Cal Lutheran originally received this grant after gaining the title of “Hispanic Serving Institution.” According to Ramirez, this means that the university’s population consists of over 25 percent Hispanic students.
“I’m really excited because [ALLIES in STEM] gives our students a sense of belonging and a family on campus,” Lopez said. “It gives them a place where they can relate to others that look like them, that maybe talk like them, that have similar backgrounds to themselves, and to feel like they’re not alone.”

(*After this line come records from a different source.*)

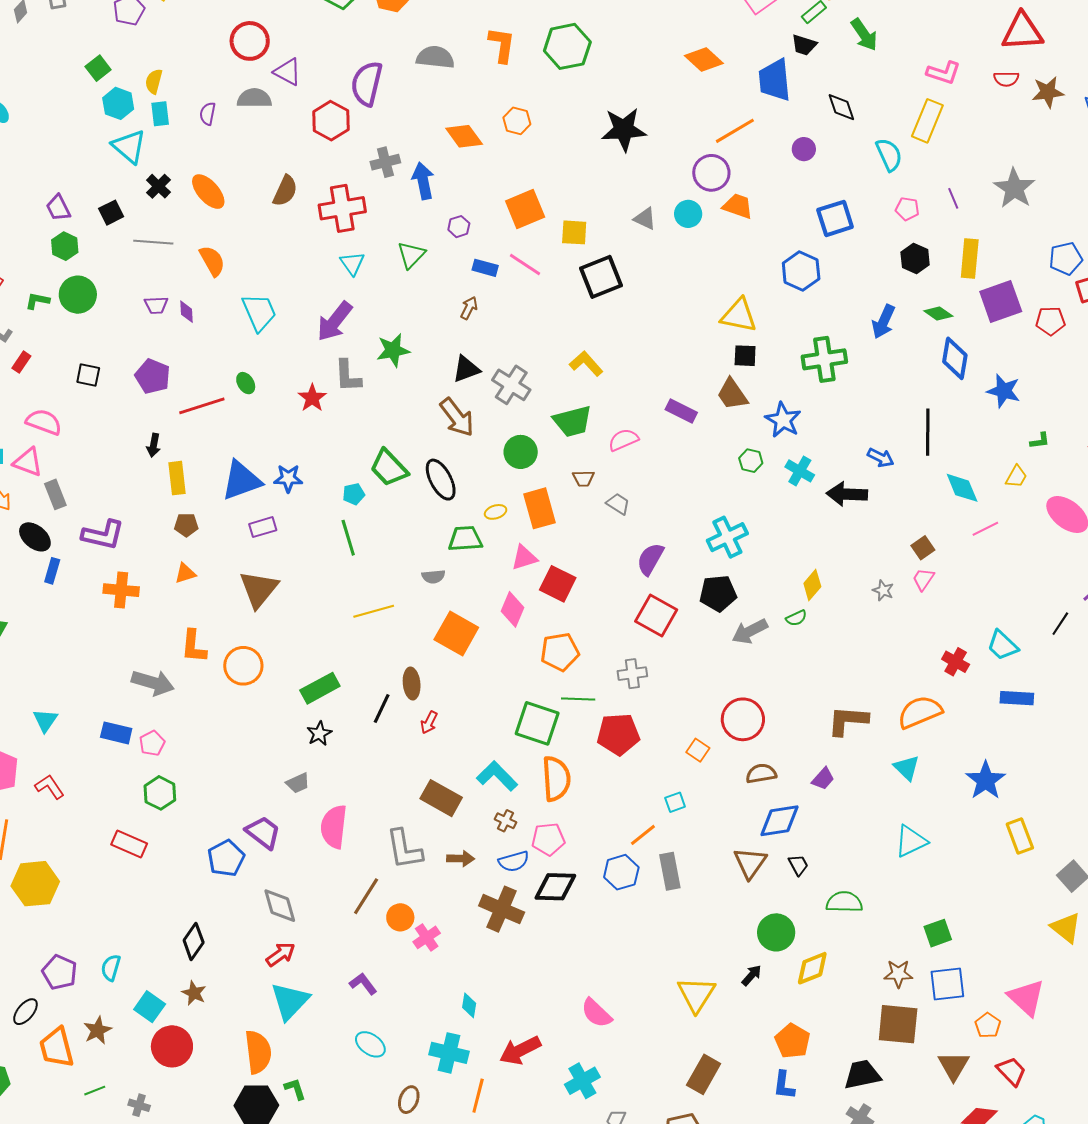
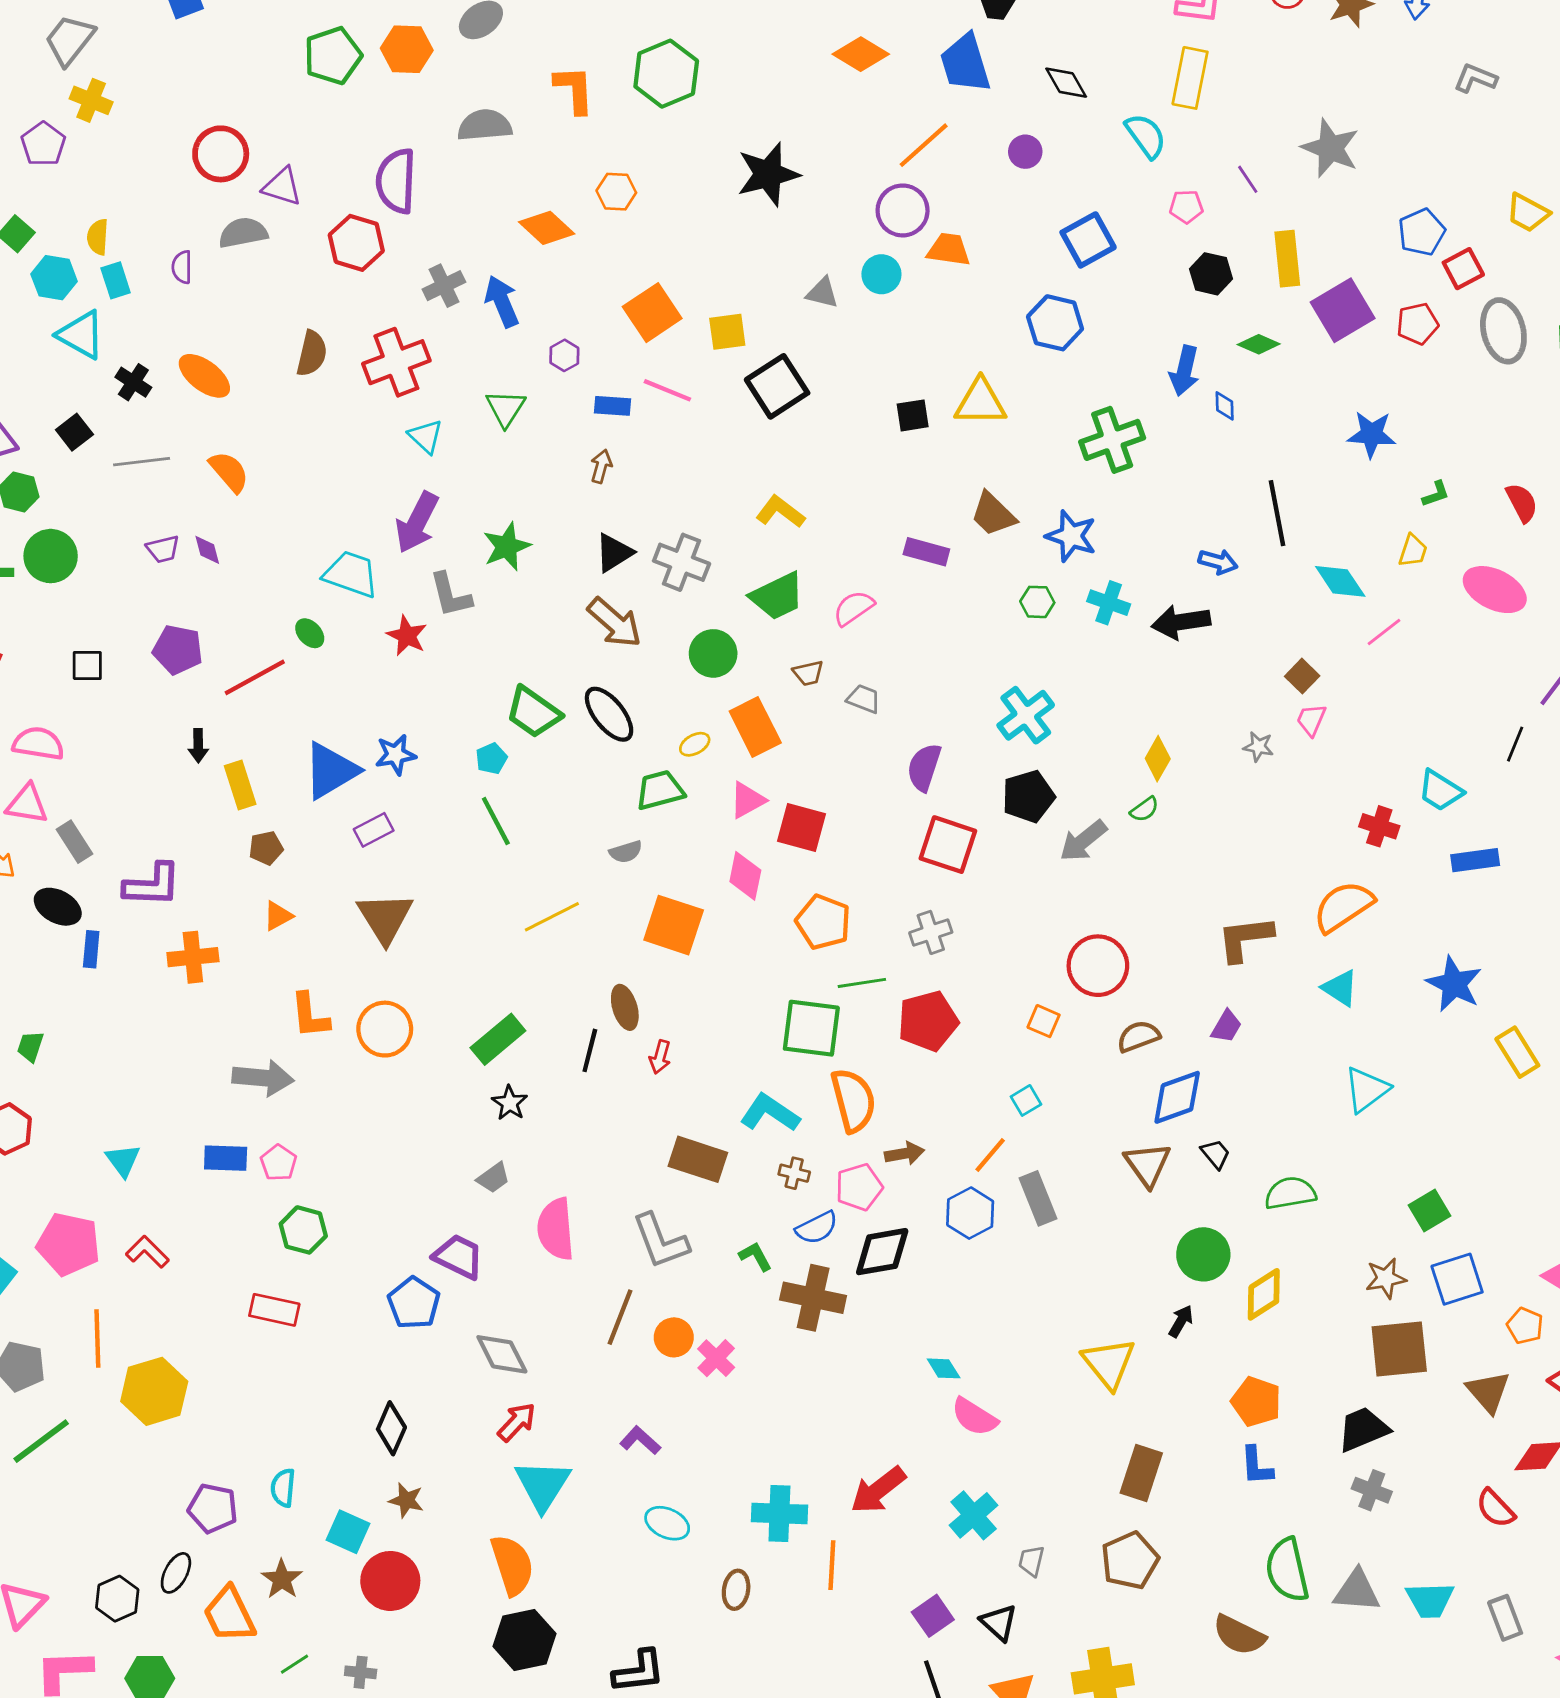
cyan trapezoid: (259, 312) -> (351, 574), moved, turned -36
black square: (745, 356) -> (913, 415), moved
blue diamond: (955, 358) -> (1225, 406), moved, size x0.5
orange pentagon: (560, 652) -> (823, 922), turned -30
brown arrow: (461, 859) -> (904, 1153), moved
cyan diamond: (469, 1005) -> (944, 1368), moved, turned -30
green L-shape: (295, 1089) -> (755, 1256), moved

After the grant ends in five years, ALLIES does not want these new resources to simply disappear. Ramirez said that they would try and build a sustainable aspect to the new programs by renovating a new building to become an ALLIES center and setting up funding for future research.
“The ALLIES in STEM project is a great opportunity for the Cal Lutheran community,” Vargas said in an email interview. “We’ll have more tutoring in STEM, more robust instructional support via supplemental instruction, and a physical space to build community. ALLIES in STEM will also allow us to fund more students to participate in faculty-mentored research, internships, DA-ships, tutor and student worker positions.”
These are the positions that, Ramirez hopes, will spur on future students to continue researching and working in the STEM fields.